• [Problem requirements]: Look through the entries for the string "moear", and copy each line that holds it.

◇ ◇ ◇ ◇ ◇

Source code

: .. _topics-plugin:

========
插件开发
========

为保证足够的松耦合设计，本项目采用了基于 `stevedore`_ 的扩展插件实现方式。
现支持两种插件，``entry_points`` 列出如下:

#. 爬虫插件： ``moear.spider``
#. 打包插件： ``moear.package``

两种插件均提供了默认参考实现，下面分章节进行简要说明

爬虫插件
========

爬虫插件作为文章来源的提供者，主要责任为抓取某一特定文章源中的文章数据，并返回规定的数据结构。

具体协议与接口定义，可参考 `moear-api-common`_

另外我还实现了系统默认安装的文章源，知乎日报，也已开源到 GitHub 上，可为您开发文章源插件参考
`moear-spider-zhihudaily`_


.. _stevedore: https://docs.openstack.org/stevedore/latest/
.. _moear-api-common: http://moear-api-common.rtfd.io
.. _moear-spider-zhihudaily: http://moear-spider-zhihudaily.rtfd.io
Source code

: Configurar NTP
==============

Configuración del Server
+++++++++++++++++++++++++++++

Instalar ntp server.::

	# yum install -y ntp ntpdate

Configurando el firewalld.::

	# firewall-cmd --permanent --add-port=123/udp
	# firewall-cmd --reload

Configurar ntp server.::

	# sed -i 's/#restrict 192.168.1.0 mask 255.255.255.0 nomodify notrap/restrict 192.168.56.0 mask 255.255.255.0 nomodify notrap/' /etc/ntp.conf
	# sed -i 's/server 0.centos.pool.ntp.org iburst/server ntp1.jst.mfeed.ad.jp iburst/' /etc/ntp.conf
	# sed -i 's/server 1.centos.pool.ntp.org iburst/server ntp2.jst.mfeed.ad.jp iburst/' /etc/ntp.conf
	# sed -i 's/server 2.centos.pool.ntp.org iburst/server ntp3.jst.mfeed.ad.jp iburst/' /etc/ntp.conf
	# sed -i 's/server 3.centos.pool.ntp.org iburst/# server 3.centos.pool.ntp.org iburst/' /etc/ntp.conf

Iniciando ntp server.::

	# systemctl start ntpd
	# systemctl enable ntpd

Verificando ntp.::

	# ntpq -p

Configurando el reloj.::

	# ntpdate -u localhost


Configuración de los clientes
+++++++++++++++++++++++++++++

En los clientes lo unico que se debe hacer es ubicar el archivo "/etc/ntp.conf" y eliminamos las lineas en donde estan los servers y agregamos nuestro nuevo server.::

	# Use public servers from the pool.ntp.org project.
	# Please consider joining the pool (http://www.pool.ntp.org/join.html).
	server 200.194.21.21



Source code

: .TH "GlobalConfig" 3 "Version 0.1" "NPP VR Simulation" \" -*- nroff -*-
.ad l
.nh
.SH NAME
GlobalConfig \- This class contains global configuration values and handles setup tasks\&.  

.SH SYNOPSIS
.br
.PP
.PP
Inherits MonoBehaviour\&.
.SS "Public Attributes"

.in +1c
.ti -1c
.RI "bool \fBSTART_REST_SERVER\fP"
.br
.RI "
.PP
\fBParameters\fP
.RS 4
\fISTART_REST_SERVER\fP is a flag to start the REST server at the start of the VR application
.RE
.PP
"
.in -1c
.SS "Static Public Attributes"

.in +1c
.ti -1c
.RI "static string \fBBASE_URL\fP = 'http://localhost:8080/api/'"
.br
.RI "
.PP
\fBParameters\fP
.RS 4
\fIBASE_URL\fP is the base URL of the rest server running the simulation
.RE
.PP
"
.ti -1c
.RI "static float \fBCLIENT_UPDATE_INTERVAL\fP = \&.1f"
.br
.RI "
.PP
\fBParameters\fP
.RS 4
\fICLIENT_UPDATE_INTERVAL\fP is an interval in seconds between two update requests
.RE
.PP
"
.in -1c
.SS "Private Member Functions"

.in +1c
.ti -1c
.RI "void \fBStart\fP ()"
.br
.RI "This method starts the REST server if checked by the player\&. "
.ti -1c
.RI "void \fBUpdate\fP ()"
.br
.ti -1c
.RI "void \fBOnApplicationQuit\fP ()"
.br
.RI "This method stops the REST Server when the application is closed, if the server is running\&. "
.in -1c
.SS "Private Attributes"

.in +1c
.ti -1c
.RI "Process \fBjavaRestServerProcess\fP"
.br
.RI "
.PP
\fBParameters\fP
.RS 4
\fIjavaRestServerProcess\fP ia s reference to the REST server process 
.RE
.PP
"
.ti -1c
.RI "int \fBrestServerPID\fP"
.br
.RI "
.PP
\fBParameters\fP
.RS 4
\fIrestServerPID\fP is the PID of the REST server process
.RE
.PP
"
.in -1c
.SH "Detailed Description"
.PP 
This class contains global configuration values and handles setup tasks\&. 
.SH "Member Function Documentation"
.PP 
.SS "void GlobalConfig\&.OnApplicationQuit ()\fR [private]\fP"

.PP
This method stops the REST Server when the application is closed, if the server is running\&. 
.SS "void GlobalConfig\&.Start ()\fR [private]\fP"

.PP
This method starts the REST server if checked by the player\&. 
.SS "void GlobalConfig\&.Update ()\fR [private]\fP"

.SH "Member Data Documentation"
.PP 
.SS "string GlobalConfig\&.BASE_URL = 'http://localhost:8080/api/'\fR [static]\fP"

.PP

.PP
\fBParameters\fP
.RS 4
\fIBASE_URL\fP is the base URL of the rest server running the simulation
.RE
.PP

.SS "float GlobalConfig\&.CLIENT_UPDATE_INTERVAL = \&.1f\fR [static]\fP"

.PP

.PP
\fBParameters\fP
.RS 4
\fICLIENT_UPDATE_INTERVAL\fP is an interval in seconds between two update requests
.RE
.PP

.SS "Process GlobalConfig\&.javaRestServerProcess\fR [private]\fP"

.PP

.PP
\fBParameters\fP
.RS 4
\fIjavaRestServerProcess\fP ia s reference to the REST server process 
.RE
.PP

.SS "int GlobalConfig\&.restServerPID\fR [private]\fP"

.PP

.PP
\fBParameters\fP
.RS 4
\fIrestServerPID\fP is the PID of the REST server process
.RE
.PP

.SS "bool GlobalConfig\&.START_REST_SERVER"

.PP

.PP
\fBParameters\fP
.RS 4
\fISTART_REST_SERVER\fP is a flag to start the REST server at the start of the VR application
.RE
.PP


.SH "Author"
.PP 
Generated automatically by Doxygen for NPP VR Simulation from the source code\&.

◇ ◇ ◇ ◇ ◇

• [Solution]:
#. 爬虫插件： ``moear.spider``
#. 打包插件： ``moear.package``
具体协议与接口定义，可参考 `moear-api-common`_
`moear-spider-zhihudaily`_
.. _moear-api-common: http://moear-api-common.rtfd.io
.. _moear-spider-zhihudaily: http://moear-spider-zhihudaily.rtfd.io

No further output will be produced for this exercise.